## Exercise
Give back the records that follow exactly, images excluded.

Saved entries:
=====

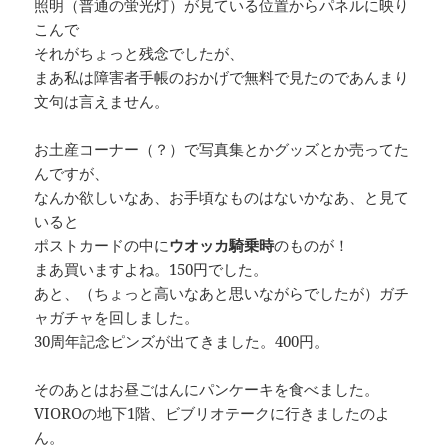
照明（普通の蛍光灯）が見ている位置からパネルに映り
こんで
それがちょっと残念でしたが、
まあ私は障害者手帳のおかげで無料で見たのであんまり
文句は言えません。
お土産コーナー（？）で写真集とかグッズとか売ってた
んですが、
なんか欲しいなあ、お手頃なものはないかなあ、と見て
いると
ポストカードの中に
ウオッカ騎乗時
のものが！
まあ買いますよね。150円でした。
あと、（ちょっと高いなあと思いながらでしたが）ガチ
ャガチャを回しました。
30周年記念ピンズが出てきました。400円。
そのあとはお昼ごはんにパンケーキを食べました。
VIOROの地下1階、ビブリオテークに行きましたのよ
ん。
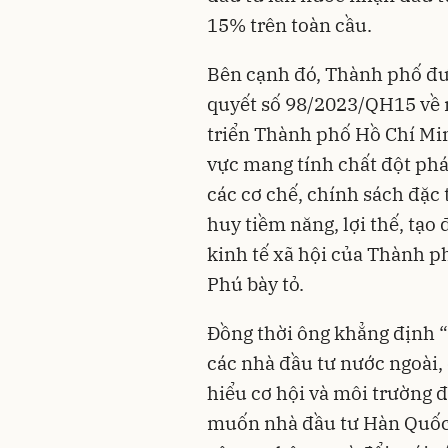
15% trên toàn cầu.
Bên cạnh đó, Thành phố đư
quyết số 98/2023/QH15 về m
triển Thành phố Hồ Chí Min
vực mang tính chất đột phá
các cơ chế, chính sách đặc t
huy tiềm năng, lợi thế, tạo
kinh tế xã hội của Thành ph
Phú bày tỏ.
Đồng thời ông khẳng định 
các nhà đầu tư nước ngoài,
hiểu cơ hội và môi trường
muốn nhà đầu tư Hàn Quốc 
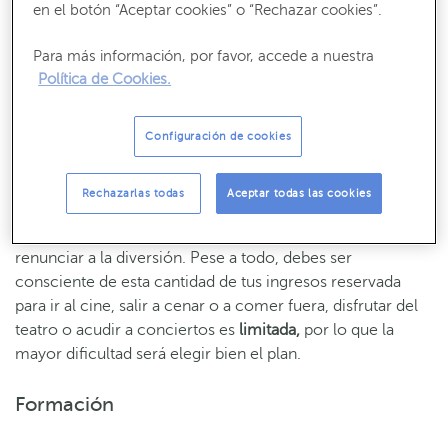
en el botón “Aceptar cookies” o “Rechazar cookies”.
limpieza doméstica, la comunidad de vecinos, la plaza de
garaje, los seguros de salud y hogar, el transporte y los
Para más información, por favor, accede a nuestra
recibos de agua, luz, gas, internet y teléfono, entre otros.
Política de Cookies.
Ocio y tiempo libre
Configuración de cookies
Cubiertas las necesidades propias del día a día, el método
de ahorro de Eker contempla destinar
un 10% de tus
Rechazarlas todas
Aceptar todas las cookies
ingresos al ocio
. Una de las claves del éxito de este
método reside precisamente en que no te obliga a
renunciar a la diversión. Pese a todo, debes ser
consciente de esta cantidad de tus ingresos reservada
para ir al cine, salir a cenar o a comer fuera, disfrutar del
teatro o acudir a conciertos es
limitada,
por lo que la
mayor dificultad será elegir bien el plan.
Formación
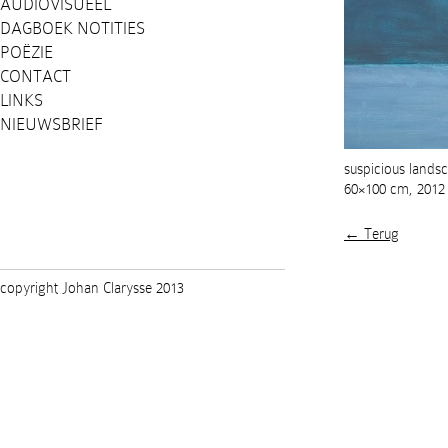
AUDIOVISUEEL
DAGBOEK NOTITIES
POËZIE
CONTACT
LINKS
NIEUWSBRIEF
suspicious landsc
60×100 cm, 2012
← Terug
copyright Johan Clarysse 2013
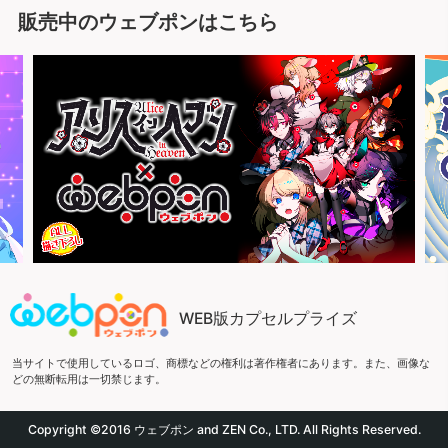
販売中のウェブポンはこちら
WEB版カプセルプライズ
当サイトで使用しているロゴ、商標などの権利は著作権者にあります。また、画像な
どの無断転用は一切禁じます。
Copyright ©2016 ウェブポン and ZEN Co., LTD. All Rights Reserved.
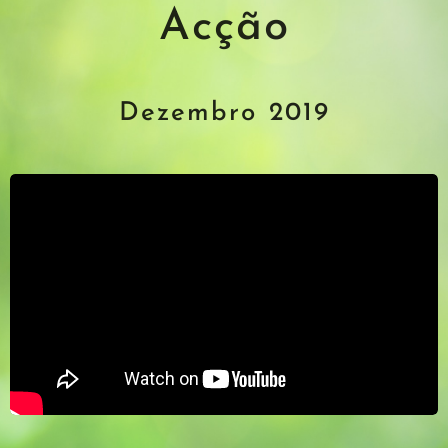
Acção
Dezembro 2019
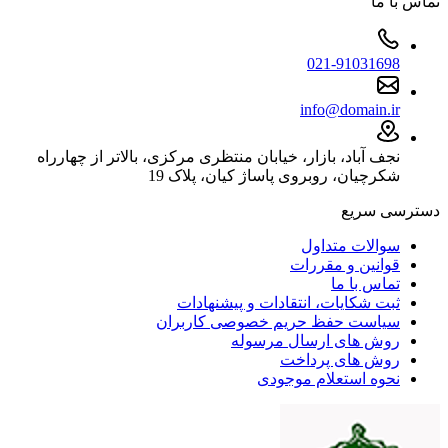
تماس با ما
021-91031698
info@domain.ir
نجف آباد، بازار، خیابان منتظری مرکزی، بالاتر از چهارراه
شکرچیان، روبروی پاساژ کیان، پلاک 19
دسترسی سریع
سوالات متداول
قوانین و مقررات
تماس با ما
ثبت شکایات، انتقادات و پیشنهادات
سیاست حفظ حریم خصوصی کاربران
روش های ارسال مرسوله
روش های پرداخت
نحوه استعلام موجودی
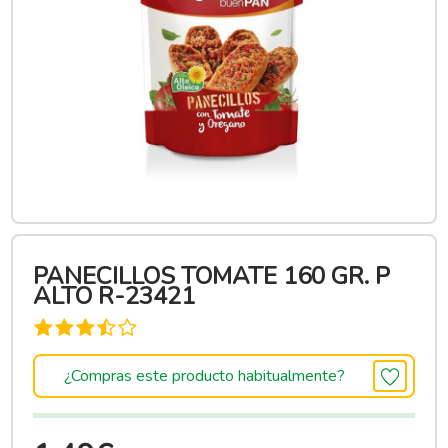
PANECILLOS TOMATE 160 GR. P
ALTO R-23421
¿Compras este producto habitualmente?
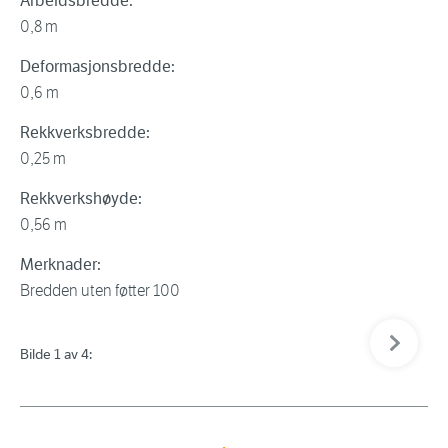
Arbeidsbredde:
0,8 m
Deformasjonsbredde:
0,6 m
Rekkverksbredde:
0,25 m
Rekkverkshøyde:
0,56 m
Merknader:
Bredden uten føtter 100
Neste bil
Bilde 1 av 4:
Bil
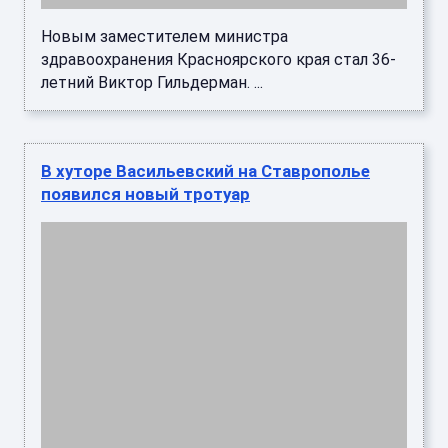
Новым заместителем министра
здравоохранения Красноярского края стал 36-
летний Виктор Гильдерман. ...
В хуторе Васильевский на Ставрополье
появился новый тротуар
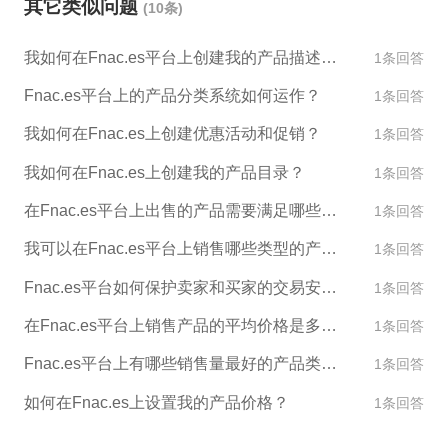
其它类似问题
(10条)
Fnac.es平台提供能够证明您的清白的证据，例如交易
记录、商品照片等。 如果Fnac.es平台拒绝解封您的
我如何在Fnac.es平台上创建我的产品描述和图片？
1条回答
店铺，您可以考虑寻求法律援助并向Fnac.es平台提起
诉讼。当然，ESG跨境电商也能够为您提供更专业的
Fnac.es平台上的产品分类系统如何运作？
1条回答
一对一咨询服务，帮您更好地解决跨境电商相关问
我如何在Fnac.es上创建优惠活动和促销？
1条回答
题。
我如何在Fnac.es上创建我的产品目录？
1条回答
在Fnac.es平台上出售的产品需要满足哪些标准？
1条回答
我可以在Fnac.es平台上销售哪些类型的产品？
1条回答
Fnac.es平台如何保护卖家和买家的交易安全？
1条回答
在Fnac.es平台上销售产品的平均价格是多少？
1条回答
Fnac.es平台上有哪些销售量最好的产品类别？
1条回答
如何在Fnac.es上设置我的产品价格？
1条回答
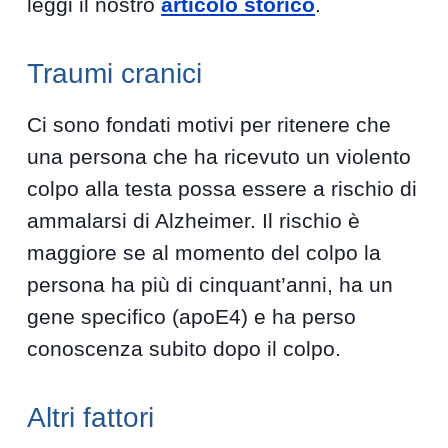
leggi il nostro
articolo storico
.
Traumi cranici
Ci sono fondati motivi per ritenere che
una persona che ha ricevuto un violento
colpo alla testa possa essere a rischio di
ammalarsi di Alzheimer. Il rischio è
maggiore se al momento del colpo la
persona ha più di cinquant’anni, ha un
gene specifico (apoE4) e ha perso
conoscenza subito dopo il colpo.
Altri fattori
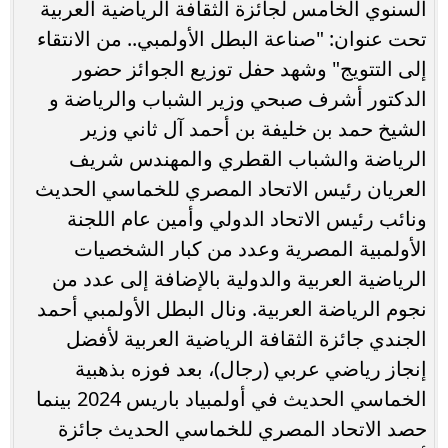
السنوي الخامس لجائزة الثقافة الرياضية العربية
تحت عنوان: "صناعة البطل الأولمبي.. من الانتقاء
إلى التتويج" وشهد حفل توزيع الجوائز حضور
الدكتور أشرف صبحي وزير الشباب والرياضة و
الشيخ حمد بن خليفة بن أحمد آل ثاني وزير
الرياضة والشباب القطري والمهندس شريف
العريان رئيس الاتحاد المصري للخماسي الحديث
ونائب رئيس الاتحاد الدولي وأمين عام اللجنة
الأولمبية المصرية وعدد من كبار الشخصيات
الرياضية العربية والدولية بالإضافة إلى عدد من
نجوم الرياضة العربية. ونال البطل الأولمبي أحمد
الجندي جائزة الثقافة الرياضية العربية لأفضل
إنجاز رياضي عربي (رجال)، بعد فوزه بذهبية
الخماسي الحديث في أولمبياد باريس 2024 بينما
حصد الاتحاد المصري للخماسي الحديث جائزة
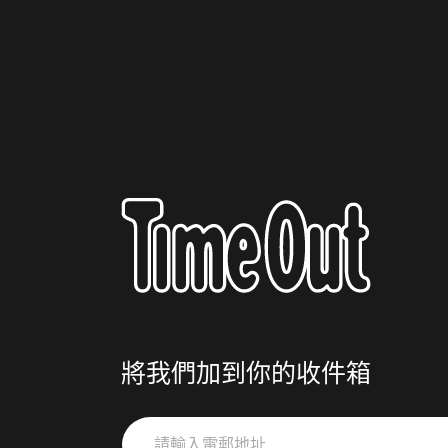
將我們加到你的收件箱
請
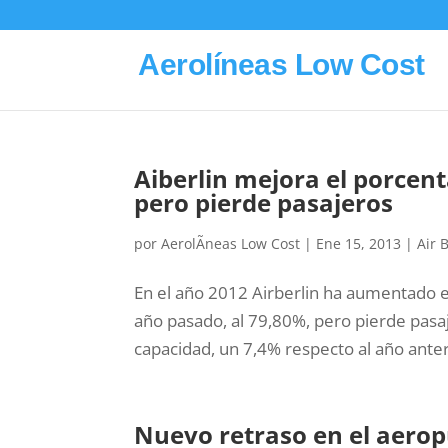
Aerolíneas Low Cost
Aiberlin mejora el porcen
pero pierde pasajeros
por
AerolÃ­neas Low Cost
|
Ene 15, 2013
|
Air 
En el año 2012 Airberlin ha aumentado e
año pasado, al 79,80%, pero pierde pasaj
capacidad, un 7,4% respecto al año anter
Nuevo retraso en el aerop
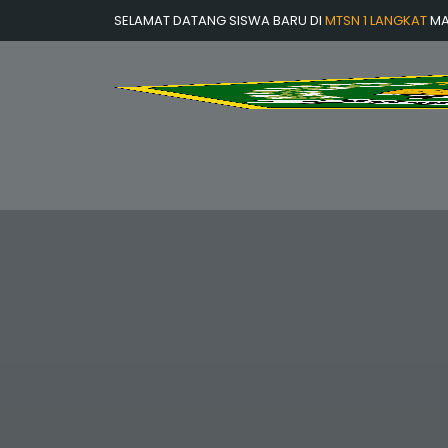
SELAMAT DATANG SISWA BARU DI
MTSN 1 LANGKAT
MA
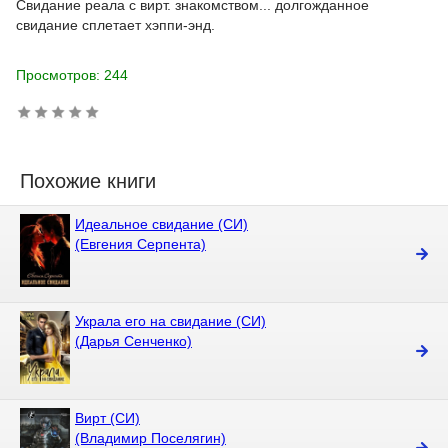
Свидание реала с вирт. знакомством... долгожданное
свидание сплетает хэппи-энд.
Просмотров: 244
Похожие книги
Идеальное свидание (СИ)
(Евгения Серпента)
Украла его на свидание (СИ)
(Дарья Сенченко)
Вирт (СИ)
(Владимир Поселягин)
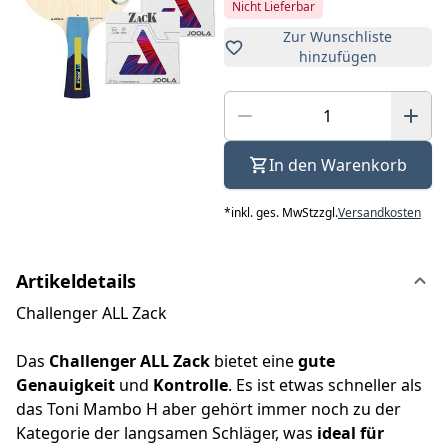
Nicht Lieferbar
Zur Wunschliste
hinzufügen
In den Warenkorb
*
inkl. ges. MwSt
zzgl.
Versandkosten
Artikeldetails
Challenger ALL Zack
Das
Challenger ALL Zack
bietet eine
gute
Genauigkeit
und
Kontrolle
. Es ist etwas schneller als
das Toni Mambo H aber gehört immer noch zu der
Kategorie der langsamen Schläger, was
ideal für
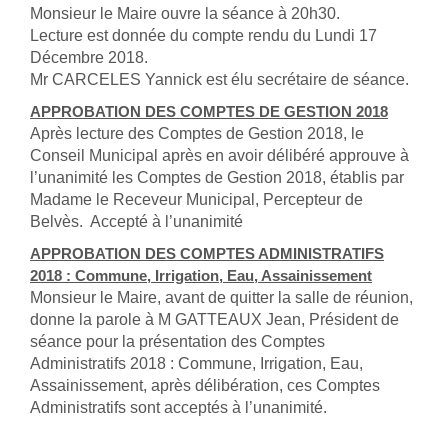
Monsieur le Maire ouvre la séance à 20h30.
Lecture est donnée du compte rendu du Lundi 17
Décembre 2018.
Mr CARCELES Yannick est élu secrétaire de séance.
APPROBATION DES COMPTES DE GESTION 2018
Après lecture des Comptes de Gestion 2018, le
Conseil Municipal après en avoir délibéré approuve à
l’unanimité les Comptes de Gestion 2018, établis par
Madame le Receveur Municipal, Percepteur de
Belvès. Accepté à l’unanimité
APPROBATION DES COMPTES ADMINISTRATIFS
2018 : Commune, Irrigation, Eau, Assainissement
Monsieur le Maire, avant de quitter la salle de réunion,
donne la parole à M GATTEAUX Jean, Président de
séance pour la présentation des Comptes
Administratifs 2018 : Commune, Irrigation, Eau,
Assainissement, après délibération, ces Comptes
Administratifs sont acceptés à l’unanimité.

=====

## Task output
照明（普通の蛍光灯）が見ている位置からパネルに映り
こんで
それがちょっと残念でしたが、
まあ私は障害者手帳のおかげで無料で見たのであんまり
文句は言えません。
お土産コーナー（？）で写真集とかグッズとか売ってた
んですが、
なんか欲しいなあ、お手頃なものはないかなあ、と見て
いると
ポストカードの中に
ウオッカ騎乗時
のものが！
まあ買いますよね。150円でした。
あと、（ちょっと高いなあと思いながらでしたが）ガチ
ャガチャを回しました。
30周年記念ピンズが出てきました。400円。
そのあとはお昼ごはんにパンケーキを食べました。
VIOROの地下1階、ビブリオテークに行きましたのよ
ん。
15% trên toàn cầu.
Bên cạnh đó, Thành phố đư
quyết số 98/2023/QH15 về m
triển Thành phố Hồ Chí Min
vực mang tính chất đột phá
các cơ chế, chính sách đặc t
huy tiềm năng, lợi thế, tạo
kinh tế xã hội của Thành ph
Phú bày tỏ.
Đồng thời ông khẳng định 
các nhà đầu tư nước ngoài,
hiểu cơ hội và môi trường
muốn nhà đầu tư Hàn Quốc 
en el botón “Aceptar cookies” o “Rechazar cookies”.
limpieza doméstica, la comunidad de vecinos, la plaza de
garaje, los seguros de salud y hogar, el transporte y los
Para más información, por favor, accede a nuestra
recibos de agua, luz, gas, internet y teléfono, entre otros.
Política de Cookies.
Ocio y tiempo libre
Configuración de cookies
Cubiertas las necesidades propias del día a día, el método
de ahorro de Eker contempla destinar
un 10% de tus
Rechazarlas todas
Aceptar todas las cookies
ingresos al ocio
. Una de las claves del éxito de este
método reside precisamente en que no te obliga a
renunciar a la diversión. Pese a todo, debes ser
consciente de esta cantidad de tus ingresos reservada
para ir al cine, salir a cenar o a comer fuera, disfrutar del
teatro o acudir a conciertos es
limitada,
por lo que la
mayor dificultad será elegir bien el plan.
Formación
AUDIOVISUEEL
DAGBOEK NOTITIES
POËZIE
CONTACT
LINKS
NIEUWSBRIEF
suspicious landsc
60×100 cm, 2012
← Terug
copyright Johan Clarysse 2013
販売中のウェブポンはこちら
WEB版カプセルプライズ
当サイトで使用しているロゴ、商標などの権利は著作権者にあります。また、画像な
どの無断転用は一切禁じます。
Copyright ©2016 ウェブポン and ZEN Co., LTD. All Rights Reserved.
Acção
Dezembro 2019
تماس با ما
021-91031698
info@domain.ir
نجف آباد، بازار، خیابان منتظری مرکزی، بالاتر از چهارراه
شکرچیان، روبروی پاساژ کیان، پلاک 19
دسترسی سریع
سوالات متداول
قوانین و مقررات
تماس با ما
ثبت شکایات، انتقادات و پیشنهادات
سیاست حفظ حریم خصوصی کاربران
روش های ارسال مرسوله
روش های پرداخت
نحوه استعلام موجودی
PANECILLOS TOMATE 160 GR. P
ALTO R-23421
¿Compras este producto habitualmente?
Arbeidsbredde:
0,8 m
Deformasjonsbredde:
0,6 m
Rekkverksbredde:
0,25 m
Rekkverkshøyde:
0,56 m
Merknader:
Bredden uten føtter 100
Neste bil
Bilde 1 av 4:
Bil
Новым заместителем министра
здравоохранения Красноярского края стал 36-
летний Виктор Гильдерман. ...
В хуторе Васильевский на Ставрополье
появился новый тротуар
其它类似问题
(10条)
Fnac.es平台提供能够证明您的清白的证据，例如交易
记录、商品照片等。 如果Fnac.es平台拒绝解封您的
我如何在Fnac.es平台上创建我的产品描述和图片？
1条回答
店铺，您可以考虑寻求法律援助并向Fnac.es平台提起
诉讼。当然，ESG跨境电商也能够为您提供更专业的
Fnac.es平台上的产品分类系统如何运作？
1条回答
一对一咨询服务，帮您更好地解决跨境电商相关问
我如何在Fnac.es上创建优惠活动和促销？
1条回答
题。
我如何在Fnac.es上创建我的产品目录？
1条回答
在Fnac.es平台上出售的产品需要满足哪些标准？
1条回答
我可以在Fnac.es平台上销售哪些类型的产品？
1条回答
Fnac.es平台如何保护卖家和买家的交易安全？
1条回答
在Fnac.es平台上销售产品的平均价格是多少？
1条回答
Fnac.es平台上有哪些销售量最好的产品类别？
1条回答
如何在Fnac.es上设置我的产品价格？
1条回答
leggi il nostro
articolo storico
.
Traumi cranici
Ci sono fondati motivi per ritenere che
una persona che ha ricevuto un violento
colpo alla testa possa essere a rischio di
ammalarsi di Alzheimer. Il rischio è
maggiore se al momento del colpo la
persona ha più di cinquant’anni, ha un
gene specifico (apoE4) e ha perso
conoscenza subito dopo il colpo.
Altri fattori
السنوي الخامس لجائزة الثقافة الرياضية العربية
تحت عنوان: "صناعة البطل الأولمبي.. من الانتقاء
إلى التتويج" وشهد حفل توزيع الجوائز حضور
الدكتور أشرف صبحي وزير الشباب والرياضة و
الشيخ حمد بن خليفة بن أحمد آل ثاني وزير
الرياضة والشباب القطري والمهندس شريف
العريان رئيس الاتحاد المصري للخماسي الحديث
ونائب رئيس الاتحاد الدولي وأمين عام اللجنة
الأولمبية المصرية وعدد من كبار الشخصيات
الرياضية العربية والدولية بالإضافة إلى عدد من
نجوم الرياضة العربية. ونال البطل الأولمبي أحمد
الجندي جائزة الثقافة الرياضية العربية لأفضل
إنجاز رياضي عربي (رجال)، بعد فوزه بذهبية
الخماسي الحديث في أولمبياد باريس 2024 بينما
حصد الاتحاد المصري للخماسي الحديث جائزة
將我們加到你的收件箱
請
Aerolíneas Low Cost
Aiberlin mejora el porcen
pero pierde pasajeros
por
AerolÃ­neas Low Cost
|
Ene 15, 2013
|
Air 
En el año 2012 Airberlin ha aumentado e
año pasado, al 79,80%, pero pierde pasaj
capacidad, un 7,4% respecto al año anter
Nuevo retraso en el aerop
SELAMAT DATANG SISWA BARU DI
MTSN 1 LANGKAT
MA
Свидание реала с вирт. знакомством... долгожданное
свидание сплетает хэппи-энд.
Просмотров: 244
Похожие книги
Идеальное свидание (СИ)
(Евгения Серпента)
Украла его на свидание (СИ)
(Дарья Сенченко)
Вирт (СИ)
(Владимир Поселягин)
Nicht Lieferbar
Zur Wunschliste
hinzufügen
In den Warenkorb
*
inkl. ges. MwSt
zzgl.
Versandkosten
Artikeldetails
Challenger ALL Zack
Das
Challenger ALL Zack
bietet eine
gute
Genauigkeit
und
Kontrolle
. Es ist etwas schneller als
das Toni Mambo H aber gehört immer noch zu der
Kategorie der langsamen Schläger, was
ideal für
Monsieur le Maire ouvre la séance à 20h30.
Lecture est donnée du compte rendu du Lundi 17
Décembre 2018.
Mr CARCELES Yannick est élu secrétaire de séance.
APPROBATION DES COMPTES DE GESTION 2018
Après lecture des Comptes de Gestion 2018, le
Conseil Municipal après en avoir délibéré approuve à
l’unanimité les Comptes de Gestion 2018, établis par
Madame le Receveur Municipal, Percepteur de
Belvès. Accepté à l’unanimité
APPROBATION DES COMPTES ADMINISTRATIFS
2018 : Commune, Irrigation, Eau, Assainissement
Monsieur le Maire, avant de quitter la salle de réunion,
donne la parole à M GATTEAUX Jean, Président de
séance pour la présentation des Comptes
Administratifs 2018 : Commune, Irrigation, Eau,
Assainissement, après délibération, ces Comptes
Administratifs sont acceptés à l’unanimité.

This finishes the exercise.